We’ve gotten so used to the words “reading” “terminal” and “market” as a phrase, that it’s easy to forget why those particular words are being put in that order. Terminal markets, according to Wikipedia, are central sites, usually in urban areas, that serve “as an assembly and trading place for commodities….usually at or near major transportation hubs.” Farmers would ship their produce via railroad, like the Reading, to a terminal market, where wholesalers would peruse the goods. While such markets still exist in some areas (one thinks immediately of the Fulton Fish Market, which, when it opened in the early 19th century, was part of a larger market) many have survived by turning themselves into eater’s paradises, where an average family or a couple can pick up some interesting produce and indulge in some ethnic cuisine. In that regard, much as I love it, Reading Terminal Market isn’t all that unique. 

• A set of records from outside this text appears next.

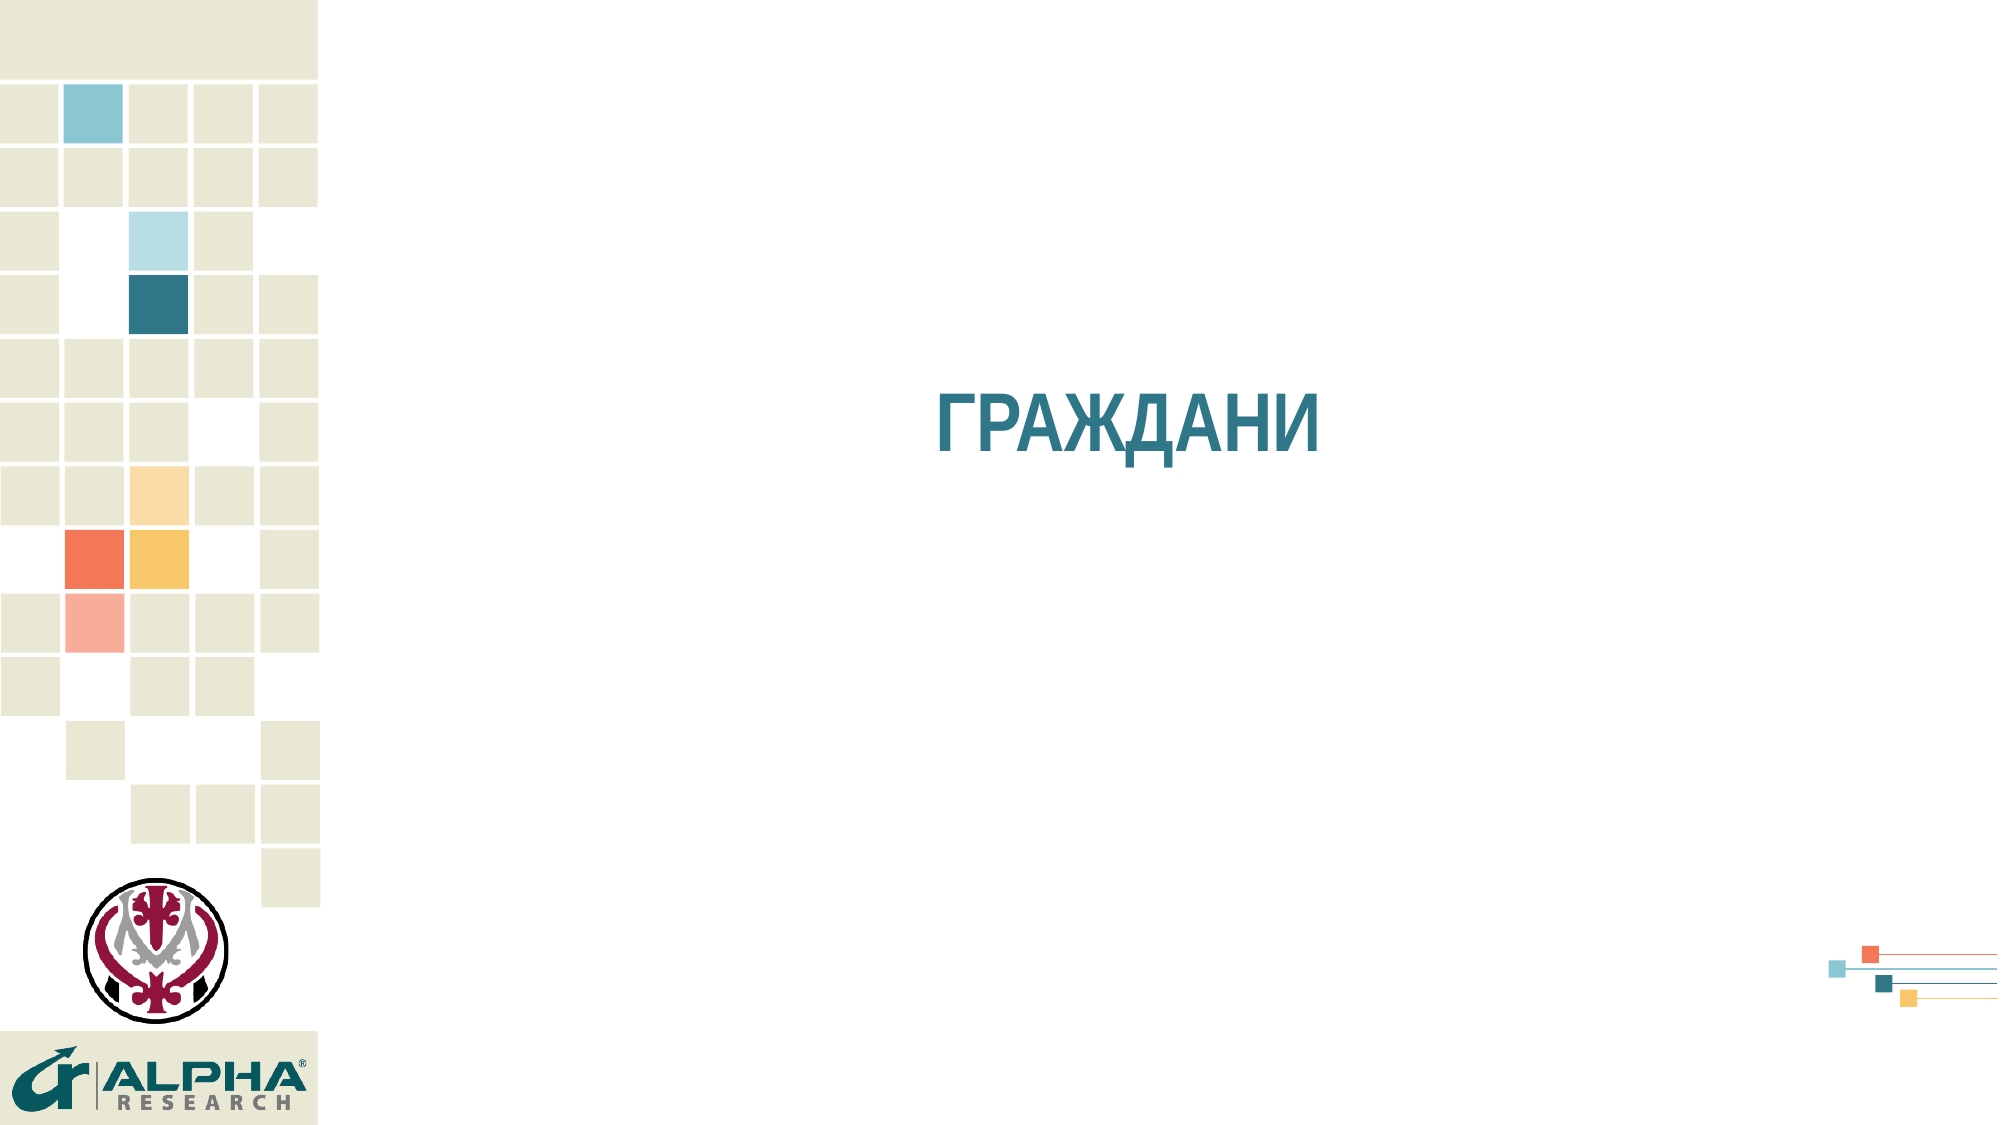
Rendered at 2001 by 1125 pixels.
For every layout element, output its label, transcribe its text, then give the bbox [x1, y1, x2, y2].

picture [80, 873, 229, 1026]
picture [12, 1046, 307, 1112]
title ГРАЖДАНИ [418, 371, 1840, 938]
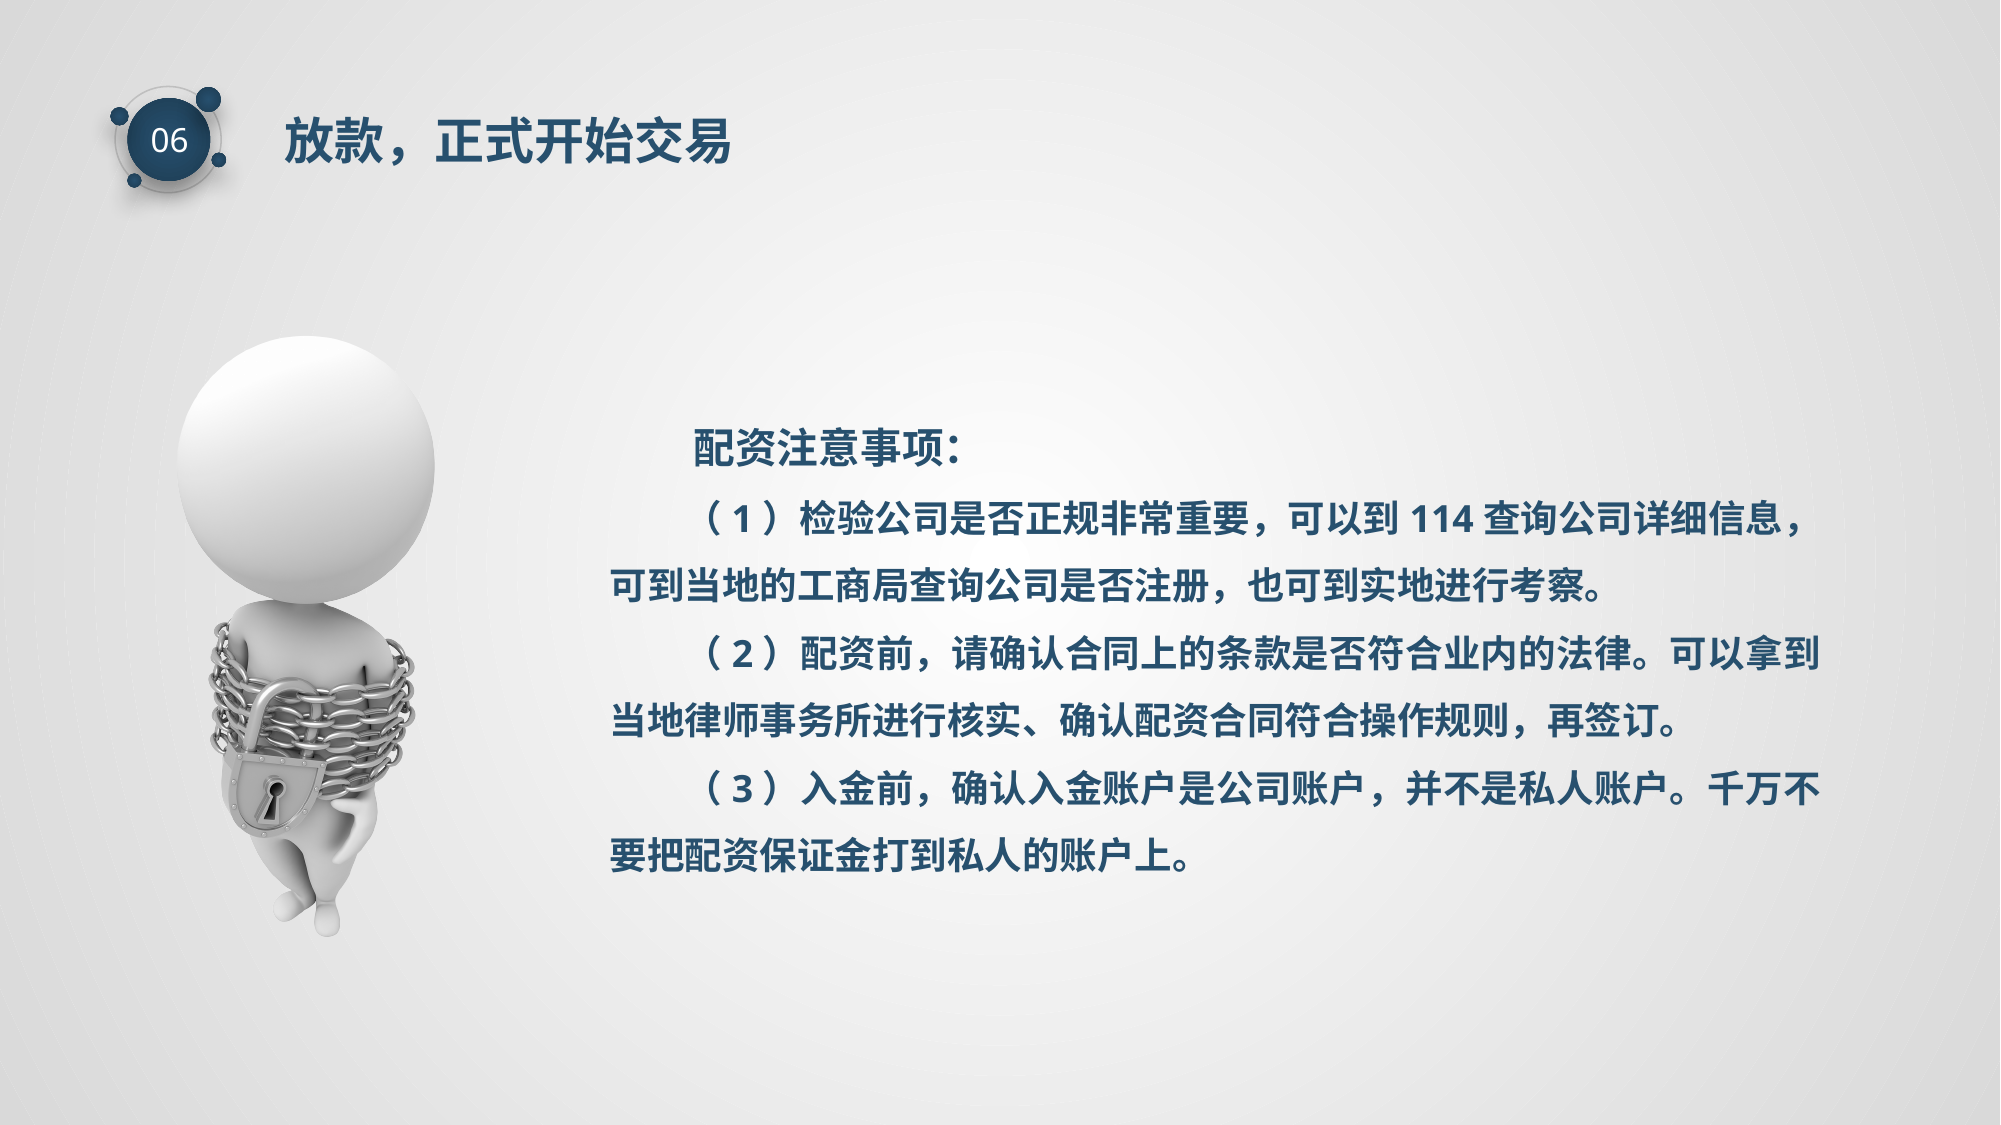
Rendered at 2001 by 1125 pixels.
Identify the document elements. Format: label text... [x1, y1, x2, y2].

text_box 配资注意事项： （1）检验公司是否正规非常重要，可以到114查询公司详细信息，可到当地的工商局查询公司是否注册，也可到实地进行考察。 （2）配资前，请确认合同上的条款是否符合业内的法律。可以拿到当地律师事务所进行核实、确认配资合同符合操作规则，再签订。 （3）入金前，确认入金账户是公司账户，并不是私人账户。千万不要把配资保证金打到私人的账户上。 [595, 389, 1836, 885]
picture [115, 313, 504, 962]
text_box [110, 86, 226, 193]
text_box 放款，正式开始交易 [270, 101, 750, 177]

In fact, last summer, on a wonderful trip to Los Angeles with my companion, who had gone to graduate school there, we explored the Grand Central Market. While Reading Terminal Market is much more tourist-ready, the Grand Central Market offered its own array of regional and national delicacies, as you can see in this video, which gives a nice sense of the Market, as long as you can ignore the Casio keyboard sounding background music.

For some unremembered reason, we were there early in the morning, maybe right after it opened. Workers, just coming off the night shift, were sipping beers and  eating dinner-for-breakfast, while, in another corner, fresh fruits were being juiced for eye-opening smoothies.

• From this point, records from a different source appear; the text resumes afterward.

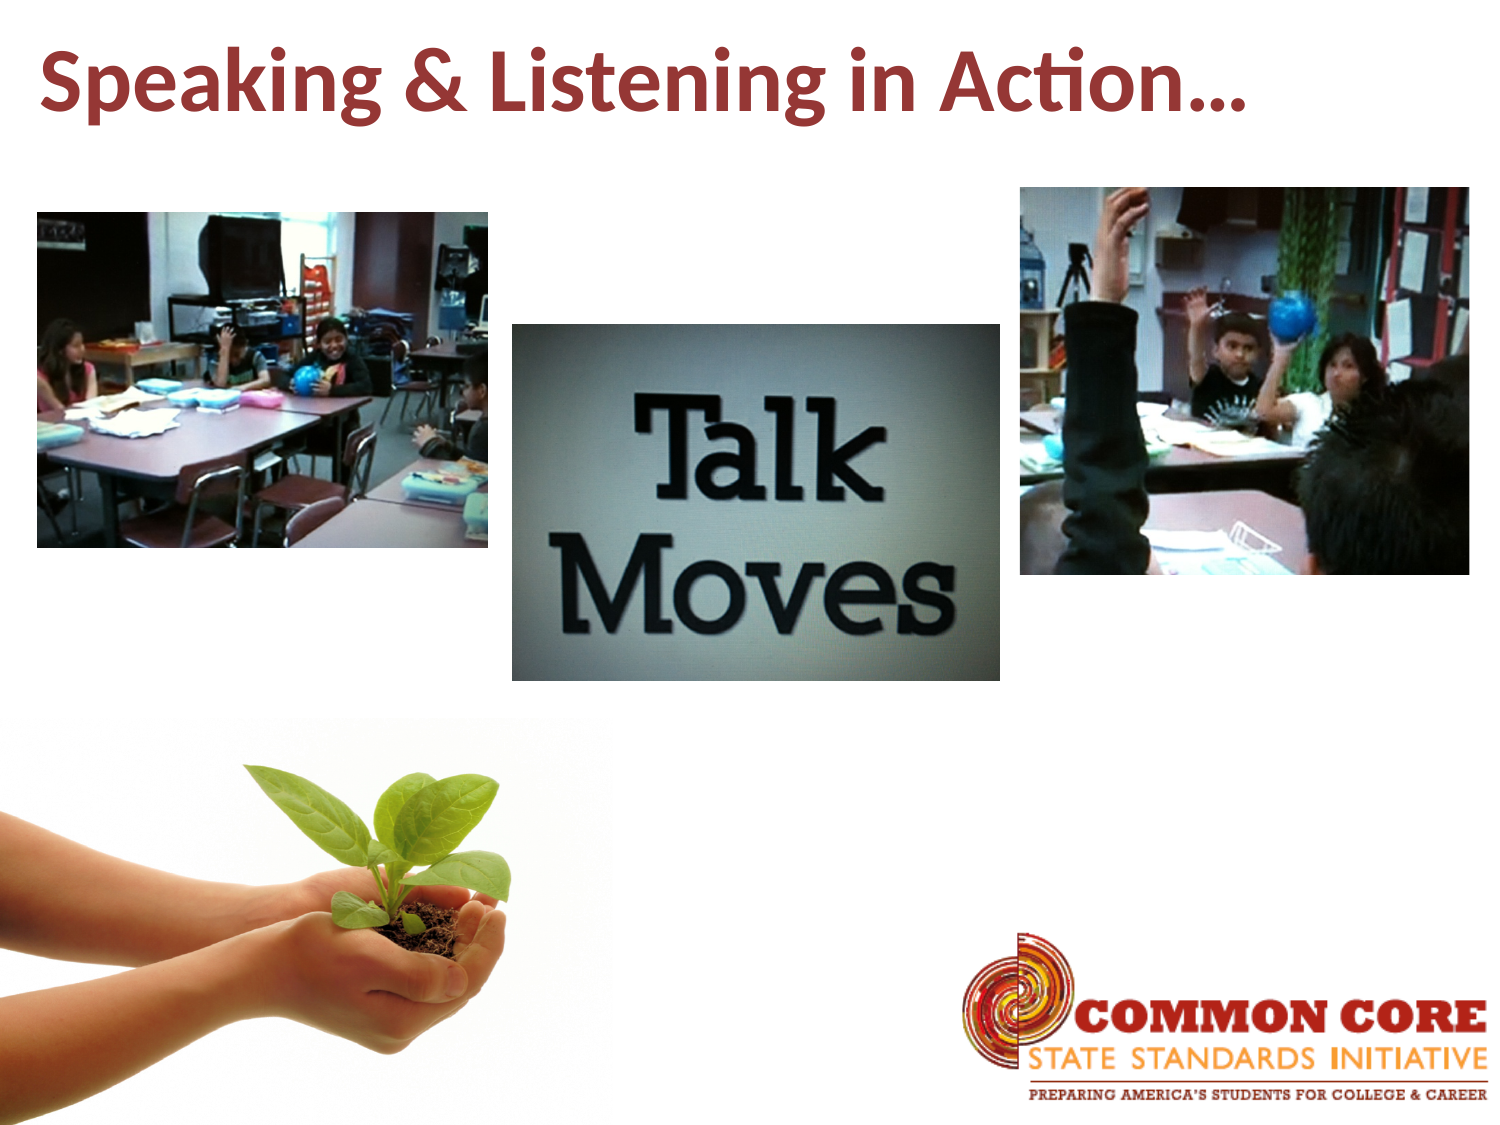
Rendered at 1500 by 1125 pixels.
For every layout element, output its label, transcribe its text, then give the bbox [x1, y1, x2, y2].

picture [1019, 187, 1470, 576]
list Speaking & Listening in Action… [24, 12, 1425, 175]
picture [512, 324, 1001, 681]
picture [962, 920, 1500, 1125]
picture [37, 212, 488, 548]
picture [0, 718, 613, 1125]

Given the sizable Chicano and Latino populations, it’s no surprise that every chili pepper imaginable (or at least in this girl’s imagination) seemed to be available. And the pastries! Platter upon platter of sweet Mexican pastries, all for cents. While they crumbled to sweet dust when bitten, dunked in coffee they were divine.

I had a hankering for similar grub on a recent foray to RTM, and ended up at the 12th Street Cantina, the Market’s only Mexican restaurant as far as I can tell. In homage to West Coast Mexican food, I ordered a fish taco, which, a sign assured me, would be cooked when ordered. And, in order to really judge, I accompanied it with an adobe pork taco and refried black beans. Red and green salsas are available on the counter, along with a variety of hot sauces.

spicing things up

Both tacos were good, though not great. The fish taco was nicely spiced, but inexplicably came with tomato and lettuce rather than the crunchy cabbage slaw that would usually accompany this dish. Even stranger, there was no lime wedge with which to brighten the fish, though a bit of hot sauce was welcome.

that's the pork, in the back

The adobe pork was tasty, if a bit dry. Slow-cooked pork, it was shredded, with more lettuce and tomato. It, too, benefitted from a liberal application of the salsa verde, which left a tingling in my mouth. Both tacos, though, were watery, probably from the veggies, which made eating them messy.

desert island food

The gold medal goes to the refried black beans, however, which could be a desert island dish. Well-spiced, creamy, warm and filling, the beans were excellent. Don’t really think too hard about the lard that was probably the source of such deliciousness. Sometimes, it’s better to just bask. Which is easy to do at 12th Street. Unlike most Market restaurants, not only does it have it’s own seating area, but it’s actually decorated to reference the cuisine it serves, with tiled walls and bright colors. Now, only if they started serving some beer, than this Cantina would be the perfect hangout spot, east or west coast style.

a bit watery, but maybe that's for the fish in the taco?

Recommended: Adobe pork, salsa verde, refried black beans.